#### Task instructions
Would you transcribe the listing that follows, character for character, and omit its images?

#### The records
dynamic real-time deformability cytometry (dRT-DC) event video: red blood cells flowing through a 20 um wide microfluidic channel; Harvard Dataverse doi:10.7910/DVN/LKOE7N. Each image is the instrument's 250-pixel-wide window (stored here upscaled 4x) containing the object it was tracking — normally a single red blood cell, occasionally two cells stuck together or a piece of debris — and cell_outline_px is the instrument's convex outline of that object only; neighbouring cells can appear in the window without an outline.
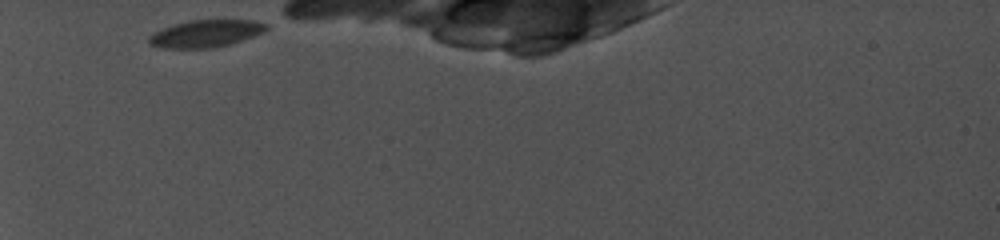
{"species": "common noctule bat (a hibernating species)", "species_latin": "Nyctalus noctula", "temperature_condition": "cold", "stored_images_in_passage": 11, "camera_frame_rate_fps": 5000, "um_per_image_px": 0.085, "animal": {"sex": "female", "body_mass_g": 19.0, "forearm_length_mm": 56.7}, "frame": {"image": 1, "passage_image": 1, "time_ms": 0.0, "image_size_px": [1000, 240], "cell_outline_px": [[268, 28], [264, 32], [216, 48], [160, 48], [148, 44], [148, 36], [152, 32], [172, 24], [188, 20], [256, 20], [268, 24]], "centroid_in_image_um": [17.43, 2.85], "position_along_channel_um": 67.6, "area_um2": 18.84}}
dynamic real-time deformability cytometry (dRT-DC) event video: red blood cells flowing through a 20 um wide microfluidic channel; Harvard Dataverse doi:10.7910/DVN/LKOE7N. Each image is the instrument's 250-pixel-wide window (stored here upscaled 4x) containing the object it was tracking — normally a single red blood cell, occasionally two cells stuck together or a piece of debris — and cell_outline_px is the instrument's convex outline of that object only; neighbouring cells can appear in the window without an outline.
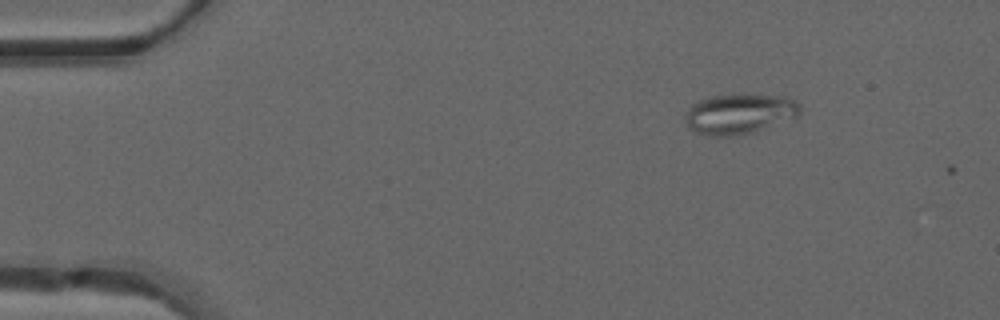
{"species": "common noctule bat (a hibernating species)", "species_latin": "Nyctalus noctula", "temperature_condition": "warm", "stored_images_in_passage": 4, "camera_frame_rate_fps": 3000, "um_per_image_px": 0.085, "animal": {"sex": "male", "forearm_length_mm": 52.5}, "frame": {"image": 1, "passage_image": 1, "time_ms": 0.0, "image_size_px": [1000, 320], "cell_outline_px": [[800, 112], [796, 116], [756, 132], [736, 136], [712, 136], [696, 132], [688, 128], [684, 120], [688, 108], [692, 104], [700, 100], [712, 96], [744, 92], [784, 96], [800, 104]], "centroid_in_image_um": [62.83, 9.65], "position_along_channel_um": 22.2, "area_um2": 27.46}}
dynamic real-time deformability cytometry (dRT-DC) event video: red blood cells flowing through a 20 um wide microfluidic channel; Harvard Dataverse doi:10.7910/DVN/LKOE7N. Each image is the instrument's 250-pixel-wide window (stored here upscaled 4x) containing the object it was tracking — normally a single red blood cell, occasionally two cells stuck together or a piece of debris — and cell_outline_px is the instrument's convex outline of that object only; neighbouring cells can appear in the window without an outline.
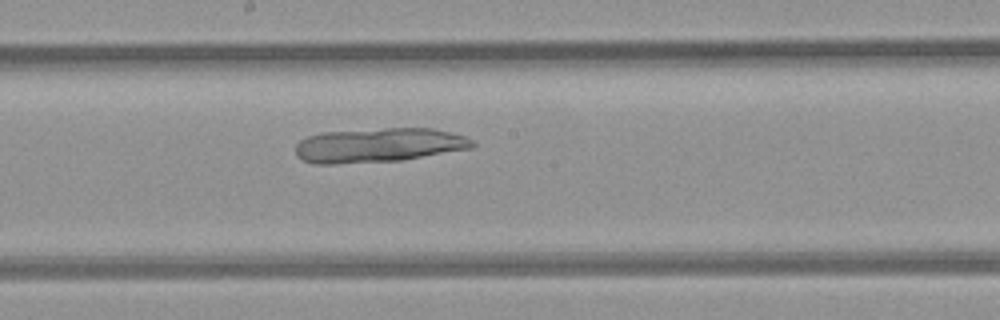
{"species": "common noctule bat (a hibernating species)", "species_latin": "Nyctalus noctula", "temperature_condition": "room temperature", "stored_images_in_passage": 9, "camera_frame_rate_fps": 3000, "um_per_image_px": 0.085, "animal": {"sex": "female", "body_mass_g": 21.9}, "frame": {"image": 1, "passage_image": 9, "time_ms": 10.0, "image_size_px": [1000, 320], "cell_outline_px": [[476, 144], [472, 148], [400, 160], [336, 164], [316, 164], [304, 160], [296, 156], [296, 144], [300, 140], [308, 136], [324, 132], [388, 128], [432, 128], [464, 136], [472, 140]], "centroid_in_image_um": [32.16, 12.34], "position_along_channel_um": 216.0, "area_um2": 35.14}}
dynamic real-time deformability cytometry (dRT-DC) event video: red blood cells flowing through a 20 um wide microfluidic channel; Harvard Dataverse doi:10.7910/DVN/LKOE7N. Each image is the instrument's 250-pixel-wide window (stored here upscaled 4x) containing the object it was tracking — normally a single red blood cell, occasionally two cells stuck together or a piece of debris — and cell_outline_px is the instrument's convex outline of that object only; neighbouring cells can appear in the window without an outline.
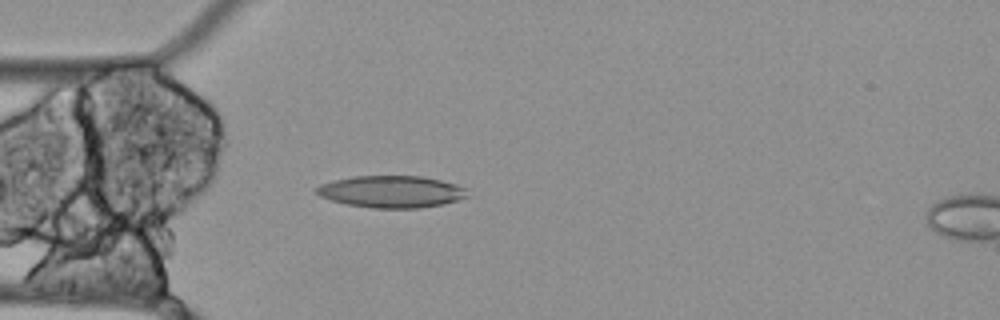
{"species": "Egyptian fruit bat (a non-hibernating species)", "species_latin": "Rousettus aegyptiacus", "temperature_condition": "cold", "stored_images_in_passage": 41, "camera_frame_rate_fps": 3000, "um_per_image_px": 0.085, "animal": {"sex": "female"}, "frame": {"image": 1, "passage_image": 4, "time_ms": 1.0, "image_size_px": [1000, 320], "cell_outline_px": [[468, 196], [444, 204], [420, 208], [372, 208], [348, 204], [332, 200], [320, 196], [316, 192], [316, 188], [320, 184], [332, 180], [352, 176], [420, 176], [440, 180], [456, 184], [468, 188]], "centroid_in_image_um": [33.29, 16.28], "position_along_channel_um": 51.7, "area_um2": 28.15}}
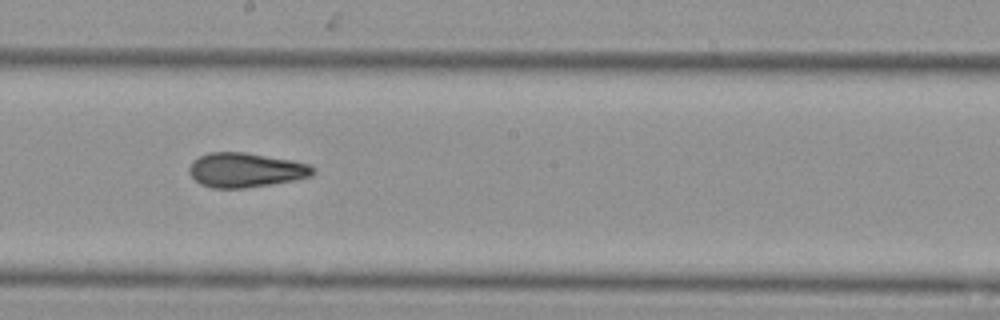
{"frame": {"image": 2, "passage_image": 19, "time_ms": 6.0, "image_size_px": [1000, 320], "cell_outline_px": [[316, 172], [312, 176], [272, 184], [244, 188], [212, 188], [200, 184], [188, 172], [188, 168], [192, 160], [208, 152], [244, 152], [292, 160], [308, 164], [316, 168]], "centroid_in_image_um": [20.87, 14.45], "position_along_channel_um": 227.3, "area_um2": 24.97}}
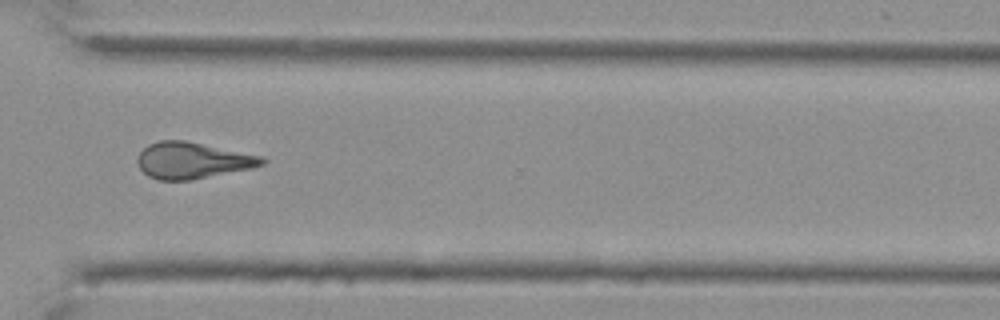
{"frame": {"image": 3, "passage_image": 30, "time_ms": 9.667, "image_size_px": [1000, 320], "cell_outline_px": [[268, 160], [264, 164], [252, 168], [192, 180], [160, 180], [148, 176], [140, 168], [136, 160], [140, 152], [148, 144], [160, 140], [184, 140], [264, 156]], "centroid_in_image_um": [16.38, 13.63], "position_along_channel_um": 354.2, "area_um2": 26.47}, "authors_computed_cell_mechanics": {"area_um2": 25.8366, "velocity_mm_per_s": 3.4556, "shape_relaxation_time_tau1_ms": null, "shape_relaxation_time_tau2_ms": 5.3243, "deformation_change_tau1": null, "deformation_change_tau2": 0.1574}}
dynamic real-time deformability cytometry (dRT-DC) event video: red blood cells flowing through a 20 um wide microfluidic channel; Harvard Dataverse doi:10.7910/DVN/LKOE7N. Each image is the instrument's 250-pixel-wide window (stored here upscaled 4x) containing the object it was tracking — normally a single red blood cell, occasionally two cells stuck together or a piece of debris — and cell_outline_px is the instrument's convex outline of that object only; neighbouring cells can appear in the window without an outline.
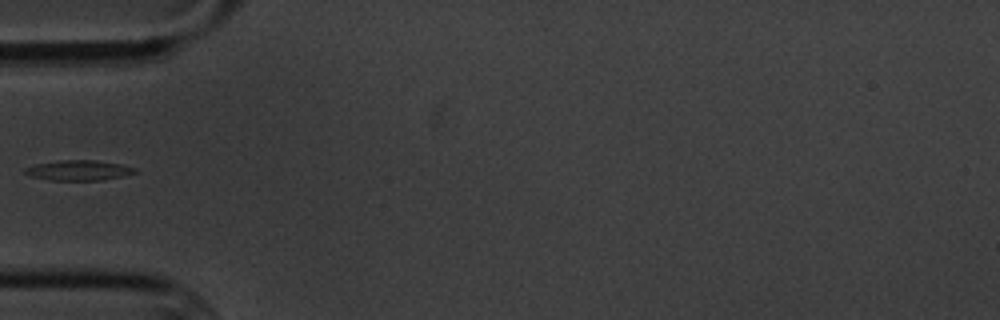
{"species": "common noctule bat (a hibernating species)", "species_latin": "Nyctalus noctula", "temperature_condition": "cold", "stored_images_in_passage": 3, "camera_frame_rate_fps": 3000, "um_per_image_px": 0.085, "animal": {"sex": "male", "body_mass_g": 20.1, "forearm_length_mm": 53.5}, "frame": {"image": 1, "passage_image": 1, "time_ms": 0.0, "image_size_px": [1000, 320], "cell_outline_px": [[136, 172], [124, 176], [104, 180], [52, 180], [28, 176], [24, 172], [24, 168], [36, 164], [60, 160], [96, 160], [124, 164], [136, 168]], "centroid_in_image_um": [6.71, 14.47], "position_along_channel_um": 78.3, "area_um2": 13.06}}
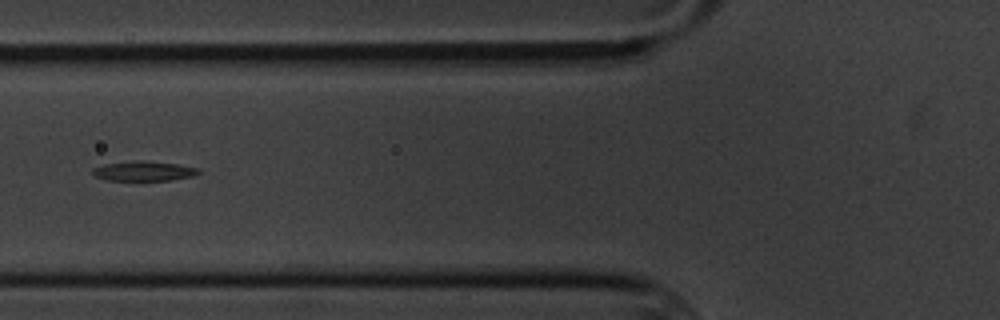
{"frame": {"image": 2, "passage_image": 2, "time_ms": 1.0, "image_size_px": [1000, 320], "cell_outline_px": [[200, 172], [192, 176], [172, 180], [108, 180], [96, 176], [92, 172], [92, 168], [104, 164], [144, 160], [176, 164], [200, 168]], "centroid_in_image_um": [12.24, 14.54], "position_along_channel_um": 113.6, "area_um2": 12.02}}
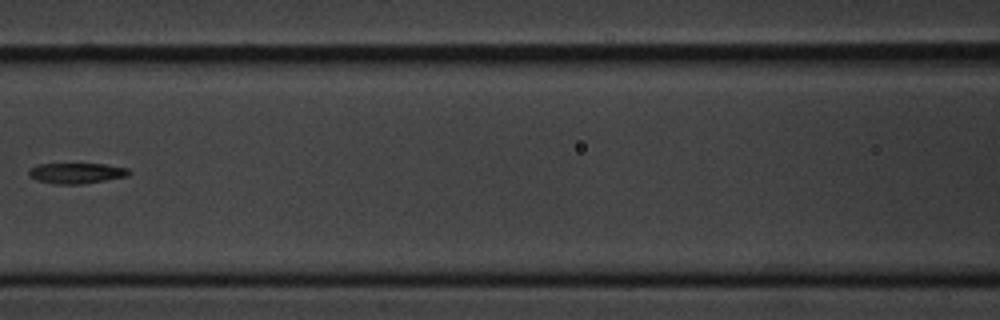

#### Output of the task
dynamic real-time deformability cytometry (dRT-DC) event video: red blood cells flowing through a 20 um wide microfluidic channel; Harvard Dataverse doi:10.7910/DVN/LKOE7N. Each image is the instrument's 250-pixel-wide window (stored here upscaled 4x) containing the object it was tracking — normally a single red blood cell, occasionally two cells stuck together or a piece of debris — and cell_outline_px is the instrument's convex outline of that object only; neighbouring cells can appear in the window without an outline.
{"species": "common noctule bat (a hibernating species)", "species_latin": "Nyctalus noctula", "temperature_condition": "cold", "stored_images_in_passage": 11, "camera_frame_rate_fps": 5000, "um_per_image_px": 0.085, "animal": {"sex": "female", "body_mass_g": 19.0, "forearm_length_mm": 56.7}, "frame": {"image": 1, "passage_image": 1, "time_ms": 0.0, "image_size_px": [1000, 240], "cell_outline_px": [[268, 28], [264, 32], [216, 48], [160, 48], [148, 44], [148, 36], [152, 32], [172, 24], [188, 20], [256, 20], [268, 24]], "centroid_in_image_um": [17.43, 2.85], "position_along_channel_um": 67.6, "area_um2": 18.84}}
dynamic real-time deformability cytometry (dRT-DC) event video: red blood cells flowing through a 20 um wide microfluidic channel; Harvard Dataverse doi:10.7910/DVN/LKOE7N. Each image is the instrument's 250-pixel-wide window (stored here upscaled 4x) containing the object it was tracking — normally a single red blood cell, occasionally two cells stuck together or a piece of debris — and cell_outline_px is the instrument's convex outline of that object only; neighbouring cells can appear in the window without an outline.
{"species": "common noctule bat (a hibernating species)", "species_latin": "Nyctalus noctula", "temperature_condition": "warm", "stored_images_in_passage": 4, "camera_frame_rate_fps": 3000, "um_per_image_px": 0.085, "animal": {"sex": "male", "forearm_length_mm": 52.5}, "frame": {"image": 1, "passage_image": 1, "time_ms": 0.0, "image_size_px": [1000, 320], "cell_outline_px": [[800, 112], [796, 116], [756, 132], [736, 136], [712, 136], [696, 132], [688, 128], [684, 120], [688, 108], [692, 104], [700, 100], [712, 96], [744, 92], [784, 96], [800, 104]], "centroid_in_image_um": [62.83, 9.65], "position_along_channel_um": 22.2, "area_um2": 27.46}}
dynamic real-time deformability cytometry (dRT-DC) event video: red blood cells flowing through a 20 um wide microfluidic channel; Harvard Dataverse doi:10.7910/DVN/LKOE7N. Each image is the instrument's 250-pixel-wide window (stored here upscaled 4x) containing the object it was tracking — normally a single red blood cell, occasionally two cells stuck together or a piece of debris — and cell_outline_px is the instrument's convex outline of that object only; neighbouring cells can appear in the window without an outline.
{"species": "common noctule bat (a hibernating species)", "species_latin": "Nyctalus noctula", "temperature_condition": "room temperature", "stored_images_in_passage": 9, "camera_frame_rate_fps": 3000, "um_per_image_px": 0.085, "animal": {"sex": "female", "body_mass_g": 21.9}, "frame": {"image": 1, "passage_image": 9, "time_ms": 10.0, "image_size_px": [1000, 320], "cell_outline_px": [[476, 144], [472, 148], [400, 160], [336, 164], [316, 164], [304, 160], [296, 156], [296, 144], [300, 140], [308, 136], [324, 132], [388, 128], [432, 128], [464, 136], [472, 140]], "centroid_in_image_um": [32.16, 12.34], "position_along_channel_um": 216.0, "area_um2": 35.14}}
dynamic real-time deformability cytometry (dRT-DC) event video: red blood cells flowing through a 20 um wide microfluidic channel; Harvard Dataverse doi:10.7910/DVN/LKOE7N. Each image is the instrument's 250-pixel-wide window (stored here upscaled 4x) containing the object it was tracking — normally a single red blood cell, occasionally two cells stuck together or a piece of debris — and cell_outline_px is the instrument's convex outline of that object only; neighbouring cells can appear in the window without an outline.
{"species": "Egyptian fruit bat (a non-hibernating species)", "species_latin": "Rousettus aegyptiacus", "temperature_condition": "cold", "stored_images_in_passage": 41, "camera_frame_rate_fps": 3000, "um_per_image_px": 0.085, "animal": {"sex": "female"}, "frame": {"image": 1, "passage_image": 4, "time_ms": 1.0, "image_size_px": [1000, 320], "cell_outline_px": [[468, 196], [444, 204], [420, 208], [372, 208], [348, 204], [332, 200], [320, 196], [316, 192], [316, 188], [320, 184], [332, 180], [352, 176], [420, 176], [440, 180], [456, 184], [468, 188]], "centroid_in_image_um": [33.29, 16.28], "position_along_channel_um": 51.7, "area_um2": 28.15}}
{"frame": {"image": 2, "passage_image": 19, "time_ms": 6.0, "image_size_px": [1000, 320], "cell_outline_px": [[316, 172], [312, 176], [272, 184], [244, 188], [212, 188], [200, 184], [188, 172], [188, 168], [192, 160], [208, 152], [244, 152], [292, 160], [308, 164], [316, 168]], "centroid_in_image_um": [20.87, 14.45], "position_along_channel_um": 227.3, "area_um2": 24.97}}
{"frame": {"image": 3, "passage_image": 30, "time_ms": 9.667, "image_size_px": [1000, 320], "cell_outline_px": [[268, 160], [264, 164], [252, 168], [192, 180], [160, 180], [148, 176], [140, 168], [136, 160], [140, 152], [148, 144], [160, 140], [184, 140], [264, 156]], "centroid_in_image_um": [16.38, 13.63], "position_along_channel_um": 354.2, "area_um2": 26.47}, "authors_computed_cell_mechanics": {"area_um2": 25.8366, "velocity_mm_per_s": 3.4556, "shape_relaxation_time_tau1_ms": null, "shape_relaxation_time_tau2_ms": 5.3243, "deformation_change_tau1": null, "deformation_change_tau2": 0.1574}}
dynamic real-time deformability cytometry (dRT-DC) event video: red blood cells flowing through a 20 um wide microfluidic channel; Harvard Dataverse doi:10.7910/DVN/LKOE7N. Each image is the instrument's 250-pixel-wide window (stored here upscaled 4x) containing the object it was tracking — normally a single red blood cell, occasionally two cells stuck together or a piece of debris — and cell_outline_px is the instrument's convex outline of that object only; neighbouring cells can appear in the window without an outline.
{"species": "common noctule bat (a hibernating species)", "species_latin": "Nyctalus noctula", "temperature_condition": "cold", "stored_images_in_passage": 3, "camera_frame_rate_fps": 3000, "um_per_image_px": 0.085, "animal": {"sex": "male", "body_mass_g": 20.1, "forearm_length_mm": 53.5}, "frame": {"image": 1, "passage_image": 1, "time_ms": 0.0, "image_size_px": [1000, 320], "cell_outline_px": [[136, 172], [124, 176], [104, 180], [52, 180], [28, 176], [24, 172], [24, 168], [36, 164], [60, 160], [96, 160], [124, 164], [136, 168]], "centroid_in_image_um": [6.71, 14.47], "position_along_channel_um": 78.3, "area_um2": 13.06}}
{"frame": {"image": 2, "passage_image": 2, "time_ms": 1.0, "image_size_px": [1000, 320], "cell_outline_px": [[200, 172], [192, 176], [172, 180], [108, 180], [96, 176], [92, 172], [92, 168], [104, 164], [144, 160], [176, 164], [200, 168]], "centroid_in_image_um": [12.24, 14.54], "position_along_channel_um": 113.6, "area_um2": 12.02}}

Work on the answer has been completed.